ナポレオンは言うまでもなく天才的な軍人で、フランス革命後、ヨーロッパ全域を敵に回し、勝利を重ねた。常に少数で、圧倒的多数の敵を相手に勝利した。フランス皇帝に上りつめるが、ロシア遠征での大敗、エルバ島からの奇跡的脱出を経て、ワーテルローの戦いで連合軍に敗れる。

ナポレオンについては多くの評伝がある。日本でも元通産次官で先日他界された両角良彦氏の『反ナポレオン考』朝日新聞社という名著があり、天才であり奇人であったナポレオンの人となりがよく描かれている。

一方、ワーテルローでナポレオンを倒したウェリントン公爵(本名アーサー・ウェルズリー)の人物像はあまり話題にならない。今回『公爵と皇帝』新潮社という本を読む機会があり、ウェリントンという人物を知ることが出来た。ナポレオンと対照的に地味で堅実、話題に上りにくいのもよく理解できた。

その地味な人物が、なぜナポレオンを倒すことが出来たのか。『反ナポレオン考』では、ナポレオンの誇大妄想、肉体の衰えと精神的疲労に焦点が当てられ、最後は自滅したという流れで描かれている。実際は自滅と言っても、実は際どい敗戦だった。

連合軍は崩壊の寸前まで追いつめられた。しかし疲労の限界に達したナポレオンには、最後の総攻撃の決断をする気力が残っておらず、勝機を逸した。一方、猛烈な攻勢をしのぎ、局面転換の機会が来るまで持ちこたえたウェリントンも優れたリーダーとして大いに注目すべきではないかと思う。

ウェリントンの経歴を知ると、天才ナポレオンと異なり、経験と努力によってキャリアを積み上げたことが分かる。現代のビジネスパーソンのキャリアを考える上で、参考になる点が多々あると思うので、エッセンスを紹介したい。

その1 小さな成功を積み上げて、キャリアのステップを登る

ウェリントンは貴族として生まれるが、それほど高い身分ではなかった。イートン校に入るも学費が続かず、陸軍士官学校に転校し、結果的に軍人となる。
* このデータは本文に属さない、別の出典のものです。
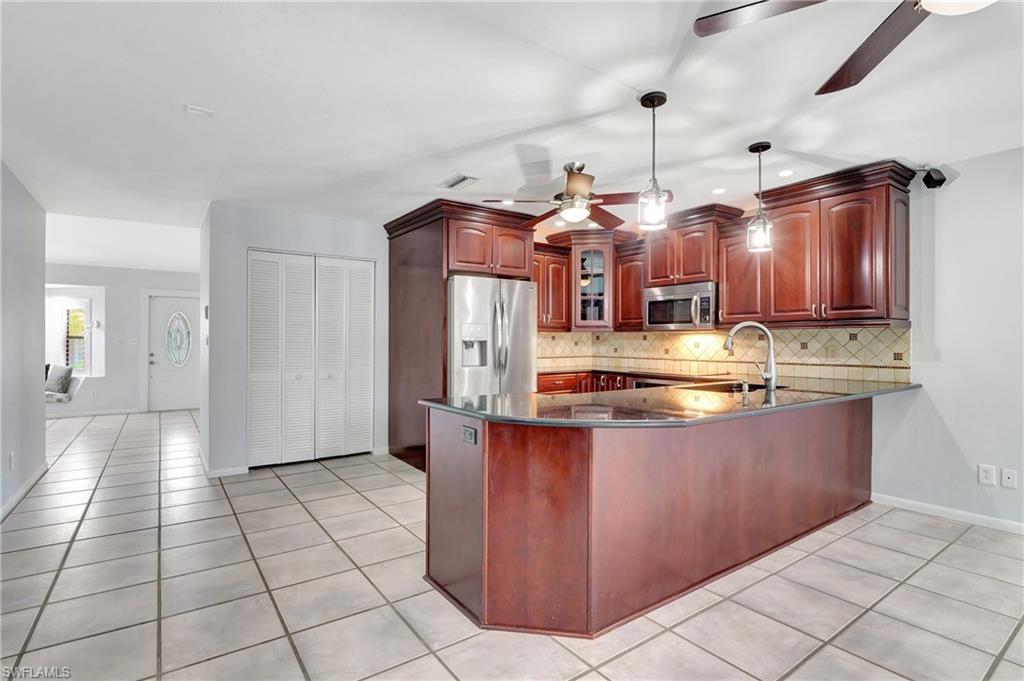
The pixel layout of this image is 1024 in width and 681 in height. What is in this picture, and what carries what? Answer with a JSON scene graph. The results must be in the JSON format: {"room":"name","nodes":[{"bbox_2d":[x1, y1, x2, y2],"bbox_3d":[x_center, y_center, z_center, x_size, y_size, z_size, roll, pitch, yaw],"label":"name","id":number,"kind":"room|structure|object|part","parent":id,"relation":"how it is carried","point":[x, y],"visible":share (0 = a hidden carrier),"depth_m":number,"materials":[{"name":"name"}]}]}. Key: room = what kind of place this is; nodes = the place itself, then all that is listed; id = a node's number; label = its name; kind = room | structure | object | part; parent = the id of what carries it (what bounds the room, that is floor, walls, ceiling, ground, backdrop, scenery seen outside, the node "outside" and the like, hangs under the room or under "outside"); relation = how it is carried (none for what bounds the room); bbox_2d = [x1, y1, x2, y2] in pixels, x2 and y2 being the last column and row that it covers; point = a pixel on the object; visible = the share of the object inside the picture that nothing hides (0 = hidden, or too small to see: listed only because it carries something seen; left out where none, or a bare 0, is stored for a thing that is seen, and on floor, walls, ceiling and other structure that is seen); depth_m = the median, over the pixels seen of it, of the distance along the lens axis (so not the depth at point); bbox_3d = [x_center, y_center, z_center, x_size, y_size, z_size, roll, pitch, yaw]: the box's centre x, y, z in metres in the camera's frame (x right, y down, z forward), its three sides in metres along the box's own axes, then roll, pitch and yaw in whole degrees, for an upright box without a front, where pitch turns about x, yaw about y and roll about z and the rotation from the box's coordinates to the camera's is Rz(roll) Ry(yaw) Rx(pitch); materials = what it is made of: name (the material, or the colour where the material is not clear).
{"room":"kitchen","nodes":[
{"label":"kitchen","id":0,"kind":"room"},
{"bbox_2d":[0,159,46,519],"bbox_3d":[-2.415,-0.021,1.411,0.128,2.506,7.336,0,0,-36],"label":"left wall","id":1,"kind":"structure","parent":0,"point":[39,368],"depth_m":3.63,"materials":[{"name":"paint"}]},
{"bbox_2d":[8,451,15,470],"bbox_3d":[-3.666,0.885,3.335,0.013,0.127,0.076,0,0,-36],"label":"wall outlet","id":2,"kind":"object","parent":1,"relation":"attached to","point":[13,455],"visible":0.98,"depth_m":3.32,"materials":[{"name":"white plastic"}]},
{"bbox_2d":[0,461,47,520],"bbox_3d":[-2.722,1.186,1.973,0.017,0.088,5.485,0,0,-36],"label":"baseboard","id":3,"kind":"structure","parent":1,"relation":"attached to","point":[41,473],"depth_m":3.55,"materials":[{"name":"white paint"}]},
{"bbox_2d":[46,263,199,414],"bbox_3d":[-6.756,-0.006,7.594,4.195,2.496,0.127,0,0,-36],"label":"entry wall","id":4,"kind":"structure","parent":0,"point":[133,404],"depth_m":7.62,"materials":[{"name":"grey paint"}]},
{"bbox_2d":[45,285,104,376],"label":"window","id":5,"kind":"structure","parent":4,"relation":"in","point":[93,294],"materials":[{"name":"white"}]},
{"bbox_2d":[64,304,87,371],"bbox_3d":[-7.429,-0.026,7.658,0.517,1.252,0.132,0,0,-36],"label":"window","id":6,"kind":"structure","parent":4,"relation":"in","point":[71,314],"depth_m":7.70,"materials":[{"name":"glass"}]},
{"bbox_2d":[45,407,141,417],"bbox_3d":[-7.655,1.206,7.116,2.974,0.091,0.017,0,0,-36],"label":"baseboard","id":7,"kind":"structure","parent":4,"relation":"attached to","point":[107,411],"depth_m":7.52,"materials":[{"name":"white paint"}]},
{"bbox_2d":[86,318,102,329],"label":"wall sconce","id":8,"kind":"object","parent":4,"relation":"attached to","point":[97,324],"visible":0.98,"depth_m":7.32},
{"bbox_2d":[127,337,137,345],"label":"light switch","id":9,"kind":"object","parent":4,"relation":"attached to","point":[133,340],"visible":0.99,"depth_m":7.52,"materials":[{"name":"white plastic"}]},
{"bbox_2d":[149,292,199,411],"bbox_3d":[-5.868,0.231,8.048,0.901,2.014,0.124,0,0,-36],"label":"front door","id":10,"kind":"structure","parent":4,"relation":"in","point":[191,312],"depth_m":7.99,"materials":[{"name":"white paint"}]},
{"bbox_2d":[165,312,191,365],"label":"oval door window","id":11,"kind":"structure","parent":10,"relation":"in","point":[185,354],"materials":[{"name":"glass"}]},
{"bbox_2d":[203,203,395,476],"bbox_3d":[-1.975,-0.002,4.720,1.850,2.488,0.134,0,0,-36],"label":"closet wall","id":12,"kind":"structure","parent":0,"point":[361,243],"depth_m":4.30,"materials":[{"name":"grey paint"}]},
{"bbox_2d":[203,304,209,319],"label":"thermostat","id":13,"kind":"object","parent":12,"relation":"attached to","point":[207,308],"visible":0.99,"depth_m":4.25,"materials":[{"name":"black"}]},
{"bbox_2d":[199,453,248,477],"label":"baseboard","id":14,"kind":"structure","parent":12,"relation":"attached to","point":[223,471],"depth_m":4.14,"materials":[{"name":"white paint"}]},
{"bbox_2d":[248,250,374,468],"bbox_3d":[-2.006,0.181,4.636,1.188,2.080,0.086,0,0,-36],"label":"bifold closet door","id":15,"kind":"structure","parent":12,"relation":"in","point":[255,372],"depth_m":4.60,"materials":[{"name":"white paint"}]},
{"bbox_2d":[0,407,1023,680],"bbox_3d":[-1.527,1.280,3.616,7.789,0.095,13.047,0,0,-36],"label":"tile floor","id":16,"kind":"structure","parent":0,"point":[331,485],"depth_m":2.23,"materials":[{"name":"tile"}]},
{"bbox_2d":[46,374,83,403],"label":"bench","id":17,"kind":"object","parent":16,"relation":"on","point":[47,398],"visible":0.36,"depth_m":7.38,"materials":[{"name":"fabric"}]},
{"bbox_2d":[45,364,72,395],"bbox_3d":[-7.201,0.614,7.186,0.477,0.459,0.243,0,0,16],"label":"pillow","id":18,"kind":"object","parent":17,"relation":"on","point":[59,370],"visible":0.85,"depth_m":7.12,"materials":[{"name":"grey fabric"}]},
{"bbox_2d":[384,199,535,468],"bbox_3d":[-0.541,0.005,4.782,1.171,2.469,1.172,0,0,-36],"label":"refrigerator cabinet","id":19,"kind":"object","parent":16,"relation":"on","point":[391,239],"visible":0.62,"depth_m":4.46,"materials":[{"name":"brown wood"}]},
{"bbox_2d":[447,274,538,398],"bbox_3d":[-0.332,0.324,4.529,0.920,1.800,0.897,0,0,-36],"label":"refrigerator","id":20,"kind":"object","parent":16,"relation":"on","point":[522,336],"visible":0.56,"depth_m":4.19,"materials":[{"name":"silver metal"}]},
{"bbox_2d":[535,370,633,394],"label":"base cabinet","id":21,"kind":"object","parent":16,"relation":"on","point":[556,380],"visible":0.1,"depth_m":4.90,"materials":[{"name":"brown wood"}]},
{"bbox_2d":[424,398,873,638],"bbox_3d":[1.155,0.805,2.886,3.428,0.887,1.118,0,0,-36],"label":"peninsula cabinet","id":22,"kind":"object","parent":16,"relation":"on","point":[463,499],"visible":0.81,"depth_m":2.10,"materials":[{"name":"brown wood"}]},
{"bbox_2d":[461,424,477,444],"bbox_3d":[-0.196,0.432,2.073,0.009,0.074,0.114,0,0,-36],"label":"outlet","id":23,"kind":"object","parent":22,"relation":"attached to","point":[469,431],"visible":0.99,"depth_m":2.07,"materials":[{"name":"grey plastic"}]},
{"bbox_2d":[418,376,919,426],"bbox_3d":[1.199,0.340,2.890,3.181,0.037,1.259,0,0,-36],"label":"countertop","id":24,"kind":"structure","parent":22,"relation":"on","point":[548,398],"depth_m":2.37,"materials":[{"name":"black stone"}]},
{"bbox_2d":[690,380,788,393],"bbox_3d":[1.495,0.427,3.068,0.654,0.198,0.522,0,0,-36],"label":"sink","id":25,"kind":"object","parent":24,"relation":"in","point":[726,388],"visible":0.23,"depth_m":3.22,"materials":[{"name":"black metal"}]},
{"bbox_2d":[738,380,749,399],"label":"soap dispenser","id":26,"kind":"object","parent":24,"relation":"on","point":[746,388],"visible":0.99,"depth_m":2.64,"materials":[{"name":"silver metal"}]},
{"bbox_2d":[723,321,777,392],"bbox_3d":[1.536,0.102,2.960,0.222,0.438,0.234,0,0,-36],"label":"faucet","id":27,"kind":"object","parent":24,"relation":"on","point":[772,376],"visible":1,"depth_m":2.90,"materials":[{"name":"silver metal"}]},
{"bbox_2d":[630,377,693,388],"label":"oven","id":28,"kind":"object","parent":16,"relation":"on","point":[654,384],"visible":0.1,"depth_m":4.42,"materials":[{"name":"metal"}]},
{"bbox_2d":[1,0,1023,256],"bbox_3d":[-1.017,-1.299,3.782,7.274,0.107,12.353,0,0,-36],"label":"ceiling","id":29,"kind":"structure","parent":0,"point":[437,173],"depth_m":2.39,"materials":[{"name":"white paint"}]},
{"bbox_2d":[184,104,215,116],"bbox_3d":[-1.721,-1.260,2.511,0.133,0.027,0.118,0,0,-36],"label":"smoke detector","id":30,"kind":"object","parent":29,"relation":"attached to","point":[191,108],"visible":0.99,"depth_m":2.49,"materials":[{"name":"white"}]},
{"bbox_2d":[439,173,478,190],"bbox_3d":[-0.425,-1.248,3.596,0.179,0.014,0.333,0,0,-36],"label":"ceiling vent","id":31,"kind":"object","parent":29,"relation":"attached to","point":[461,179],"visible":1,"depth_m":3.57,"materials":[{"name":"white metal"}]},
{"bbox_2d":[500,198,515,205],"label":"recessed light","id":32,"kind":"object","parent":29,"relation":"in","point":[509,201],"visible":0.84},
{"bbox_2d":[483,161,664,230],"bbox_3d":[0.459,-1.058,3.322,1.211,0.417,1.209,0,0,38],"label":"ceiling fan","id":33,"kind":"object","parent":29,"relation":"hanging from","point":[578,179],"visible":0.98,"depth_m":3.22,"materials":[{"name":"brown metal"}]},
{"bbox_2d":[638,90,669,231],"bbox_3d":[0.740,-0.923,2.372,0.147,0.693,0.148,0,0,-36],"label":"pendant light","id":34,"kind":"object","parent":29,"relation":"hanging from","point":[654,106],"visible":1,"depth_m":2.35,"materials":[{"name":"black"}]},
{"bbox_2d":[711,186,726,194],"bbox_3d":[1.738,-1.251,3.816,0.134,0.008,0.135,0,0,-36],"label":"recessed light","id":35,"kind":"object","parent":29,"relation":"in","point":[720,189],"visible":0.99,"depth_m":3.80,"materials":[{"name":"white"}]},
{"bbox_2d":[746,141,773,253],"bbox_3d":[1.608,-0.926,2.956,0.141,0.704,0.142,0,0,-36],"label":"pendant light","id":36,"kind":"object","parent":29,"relation":"hanging from","point":[750,149],"visible":1,"depth_m":2.93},
{"bbox_2d":[778,169,794,176],"bbox_3d":[2.055,-1.250,3.413,0.123,0.006,0.124,0,0,-36],"label":"recessed light","id":37,"kind":"object","parent":29,"relation":"in","point":[786,173],"visible":0.99,"depth_m":3.41,"materials":[{"name":"white"}]},
{"bbox_2d":[690,0,996,96],"bbox_3d":[1.190,-1.073,1.123,1.240,0.384,1.265,0,0,-36],"label":"ceiling fan","id":38,"kind":"object","parent":29,"relation":"hanging from","point":[778,10],"visible":0.99,"depth_m":1.46,"materials":[{"name":"wood"}]},
{"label":"fan blade","id":39,"kind":"part","parent":38,"relation":"part of","materials":[{"name":"brown wood"}]},
{"bbox_2d":[534,148,1023,535],"bbox_3d":[2.808,-0.004,3.458,0.141,2.496,7.716,0,0,-36],"label":"right wall","id":40,"kind":"structure","parent":0,"point":[936,386],"depth_m":3.08,"materials":[{"name":"grey paint"}]},
{"bbox_2d":[533,242,571,331],"bbox_3d":[0.277,-0.597,5.276,0.766,0.961,0.384,0,0,-36],"label":"upper cabinet","id":41,"kind":"object","parent":40,"relation":"attached to","point":[542,298],"visible":0.56,"depth_m":5.22,"materials":[{"name":"brown wood"}]},
{"bbox_2d":[554,230,632,331],"bbox_3d":[0.924,-0.666,5.367,0.682,1.116,0.696,0,0,-36],"label":"glass cabinet","id":42,"kind":"object","parent":40,"relation":"attached to","point":[578,280],"visible":0.79,"depth_m":5.16,"materials":[{"name":"brown"}]},
{"bbox_2d":[613,240,645,330],"bbox_3d":[1.417,-0.579,5.067,0.362,0.927,0.437,0,0,-36],"label":"upper cabinet","id":43,"kind":"object","parent":40,"relation":"attached to","point":[626,271],"visible":0.6,"depth_m":4.98,"materials":[{"name":"brown wood"}]},
{"bbox_2d":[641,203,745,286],"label":"upper cabinet","id":44,"kind":"object","parent":40,"relation":"attached to","point":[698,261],"visible":0.79,"depth_m":4.38,"materials":[{"name":"brown wood"}]},
{"bbox_2d":[644,280,717,330],"bbox_3d":[1.723,-0.324,4.516,0.465,0.422,0.762,0,0,-36],"label":"microwave","id":45,"kind":"object","parent":44,"relation":"attached to","point":[706,298],"visible":0.89,"depth_m":4.36,"materials":[{"name":"silver metal"}]},
{"bbox_2d":[537,326,909,383],"bbox_3d":[1.725,0.110,4.475,0.591,0.445,3.311,0,0,-36],"label":"tile backsplash","id":46,"kind":"structure","parent":40,"relation":"attached to","point":[816,332],"depth_m":4.32,"materials":[{"name":"beige tile"}]},
{"bbox_2d":[716,216,765,324],"bbox_3d":[2.133,-0.585,4.119,0.362,0.923,0.416,0,0,-36],"label":"upper cabinet","id":47,"kind":"object","parent":40,"relation":"attached to","point":[726,296],"visible":0.65,"depth_m":4.02,"materials":[{"name":"brown wood"}]},
{"bbox_2d":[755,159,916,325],"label":"upper cabinet","id":48,"kind":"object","parent":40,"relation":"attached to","point":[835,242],"visible":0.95,"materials":[{"name":"brown wood"}]},
{"bbox_2d":[919,166,946,189],"bbox_3d":[2.897,-1.122,3.147,0.122,0.148,0.110,0,0,-36],"label":"speaker","id":49,"kind":"object","parent":40,"relation":"attached to","point":[932,179],"visible":0.96,"depth_m":3.11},
{"bbox_2d":[872,493,1023,534],"bbox_3d":[3.787,1.196,2.000,0.014,0.080,3.687,0,0,-36],"label":"baseboard","id":50,"kind":"structure","parent":40,"relation":"attached to","point":[942,511],"depth_m":3.12,"materials":[{"name":"white paint"}]},
{"bbox_2d":[978,464,996,485],"bbox_3d":[3.134,0.887,2.999,0.009,0.121,0.074,0,0,-36],"label":"wall outlet","id":51,"kind":"object","parent":40,"relation":"attached to","point":[986,475],"visible":0.98,"depth_m":3.00,"materials":[{"name":"white plastic"}]},
{"bbox_2d":[1000,467,1016,488],"bbox_3d":[3.201,0.891,2.929,0.013,0.119,0.072,0,0,-36],"label":"wall plate","id":52,"kind":"object","parent":40,"relation":"attached to","point":[1010,477],"visible":0.97,"depth_m":2.93,"materials":[{"name":"white plastic"}]}
]}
軍の階級も、借金して買う有様だった。しかし、それにめげずに遠く離れたインドで軍功を上げる。
やがてナポレオン戦争が始まり、今度はポルトガルに派遣される。本国からは重視されない戦線だったため兵員も少なく物資も十分ではなかった。ウェリントンはその制約の中で見事な采配により、天才ナポレオンを悩ませ、怒らせた。やがてイギリスもウェリントンの奮戦の価値を評価するようになる。

 

その2 失敗から学んだ教訓を忘れない

ウェリントンも初期には幾つかの敗戦を経験している。しかし、そこから多くのことを学び、得た教訓は一生忘れず、手を抜くことがなかった。シンプルなことほど、徹底することは難しい。ウェリントンは常に緻密な計画を立て、その準備の進捗を自らチェックすることを生涯忘れなかった。
特に、攻撃がうまくいかず退却するための準備は周到を極めた。補給品の備蓄、輸送手段の確保、防衛線の構築となど、どんな場合も万全の準備で臨んだ。それが出来ないときは、有利な場所まで躊躇なく退却するという勇気を持っていた。

 

その3 不遇な時も腐らず、次のチャンスを待つ

ウェリントンは若いころ、出世の見込みに乏しいと見られたことから、後の妻に対する最初のプロポーズを断られている。それを受け入れたウェリントンは、自暴自棄になることなくひたすら職務に励む。キャリアアップに成功した結果、数年後にやっとイエスを勝ち取る。

インドでは、連戦連勝の後のちょっとした敗戦で、理不尽にも本国召還となってしまう。ポルトガルではウェリントンの活躍で戦略転換さに成功した結果、本国は年長で位は高いが無能な司令官を送った。ウェリントンはそりが合わず衝突しかかったが、自ら身を引いて本国に帰る。しかし、情勢変化で再登場の機会が訪れた時、ウェリントンは不服一つ言わず、実績で応えた。

 

このようにウェリントンのキャリアは、決して順風満帆とは言えず、ナポレオンの出世街道とは大違いである。不遇な時も、腐らず、投げ出さず、忍耐強く、次のチャンスを待つことの重要性は今も変わらない。特に不遇な時に、次のチャンスで必ず成功をつかみ取るだけの実力を養うことは重要だ。